The last week, 17:45.5S, 177:23.2E

Serenity of Swanwick
Phil and Sarah Tadd
Thu 10 Oct 2019 06:00

Good intentions of updating the blog have been thwarted recently by poor internet signals and frequent moves.

Our night in Manta Bay was windy and rolly and we weren’t tempted to stay much longer there. We did however go and snorkel the pass at high water, quite impressive but no Manta’s.

Serenity in Manta Bay

Along with the crew of Forever we decided to head further north and shelter from the forecast easterlies at Somo Somo, a bay at the north end of Naviti Island. This is a large bay with good anchorages both off the village and in a smaller bay on its eastern arm. We went in here with Forever and some other yachts including Pennygowan who we had met in Fulaga.


On the Eastern side of the island, a short walk from where we were anchored, there is a crashed World War 2 plane in shallow water. A visit to this was Saturday’s challenge. First we had to find a route across the ridge to the bay through forest, head high grass and coconut plantation, satellite pictures and GPS helped keep us on route. The beach on the east side was covered in a thick layer of Pumice, the same stuff we had encountered round the south of Viti Levu and when we swam out to find the plane we were swimming through a fine layer as well. We had a rough idea of where the wreck was and we did eventually find it complete with a guardian Lion Fish, these can be aggressive and inflict very painful stings so we were careful not to get too close.

With Marino, Peter and Michelle, Yacht Forever.

Pumice on the beach

Lionfish (taken from internet)

On Sunday we were going to move down to the village present our Sevusevu and possibly spend some time there but the forecast wind again changed our plans, easterly becoming strong northerly. Forever left to go to Blue Lagoon and we went down to the south end of Weya, a good move as it gave us excellent shelter. Soon after we arrived a barge came in full of building supplies, pulled up to the beach and was tied up to coconut trees. Overnight these were unloaded using a JCB which drove on and off through the water.

Building supplies arrive

The mooring lines are walked ashore!

Monday we went ashore met the headman Tom who accepted Sevu sevu, his daughter who was finishing off a woven mat and the village mayor or headman who was happy to sell us some Papayas and Bananas.

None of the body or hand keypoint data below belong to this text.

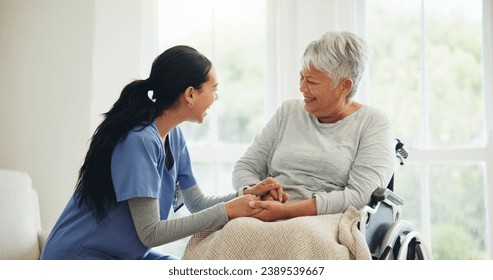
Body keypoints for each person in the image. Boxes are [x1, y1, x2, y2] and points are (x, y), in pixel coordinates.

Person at [40, 45, 283, 260]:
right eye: (214, 89)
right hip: (80, 256)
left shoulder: (174, 136)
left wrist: (245, 194)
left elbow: (197, 203)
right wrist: (229, 211)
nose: (216, 97)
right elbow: (150, 233)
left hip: (124, 256)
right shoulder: (139, 141)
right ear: (190, 94)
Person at [233, 31, 395, 222]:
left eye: (311, 81)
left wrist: (287, 211)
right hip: (266, 213)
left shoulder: (372, 122)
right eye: (301, 77)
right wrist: (254, 192)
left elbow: (358, 196)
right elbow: (245, 167)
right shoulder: (288, 111)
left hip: (327, 221)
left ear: (345, 86)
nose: (302, 88)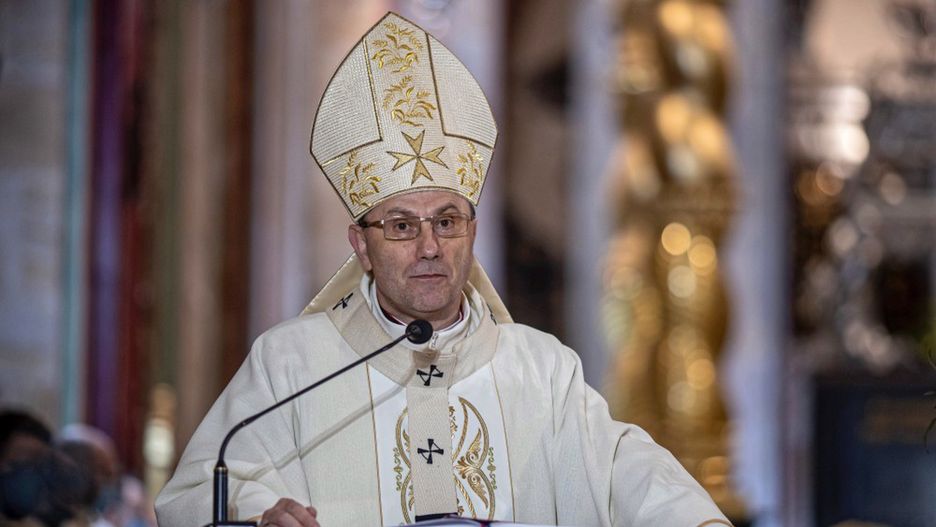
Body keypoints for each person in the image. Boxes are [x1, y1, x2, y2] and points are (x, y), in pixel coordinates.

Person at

Toms daughter weaving her mat.

Again this was a well cared for village with a mix of housing from thatched huts, through Corrugated iron to stone build with verandas and gardens. The school was across a stream from the village and this was where the building supplies were bound for.

In the afternoon Phil cleaned the carburettor and plug on the outboard engine which had been playing up, while Sarah snorkelled under Serenity and made sure that the bottom was clean enough to be allowed back into New Zealand. Photos were taken of the clean bottom to back up our statement that the hull was cleaned.

We would have moved on on Tuesday but torrential rain and poor visibility persuaded us to stay, we were collecting rain water at a rate of about 2 mins per litre, our tanks were soon full.

Yesterday we did move on, to Port Denarau Marina, who luckily had a space available for one night. We wanted to have a look at the marina and find out how easy it would be to clear out of Fiji from here.   It seems pretty good -  the marina arrange all the officials if you are booked in there, at no extra cost, but as we discovered they might not have room when you need it. We were able to top up our food and fuel, and Sarah was able to get blood tests done, the holiday complex here has a 24hr surgery. So all done with only one night alongside.

Our space in the marina was right at the end of the visitor pontoons on one of the superyacht berths, we were sandwiched between two vessels over 200ft long. The one immediately alongside, Rocinante, has a crew of 27 and caters for 48 guests, they wouldn’t tell us who owned it. The crew were having a pontoon barbecue and happily provided us with beers.

Alongside Rocinante.

This afternoon we have anchored just outside the marina for the night, and hope to sail to Musket Cove in the Mamanuca group tomorrow.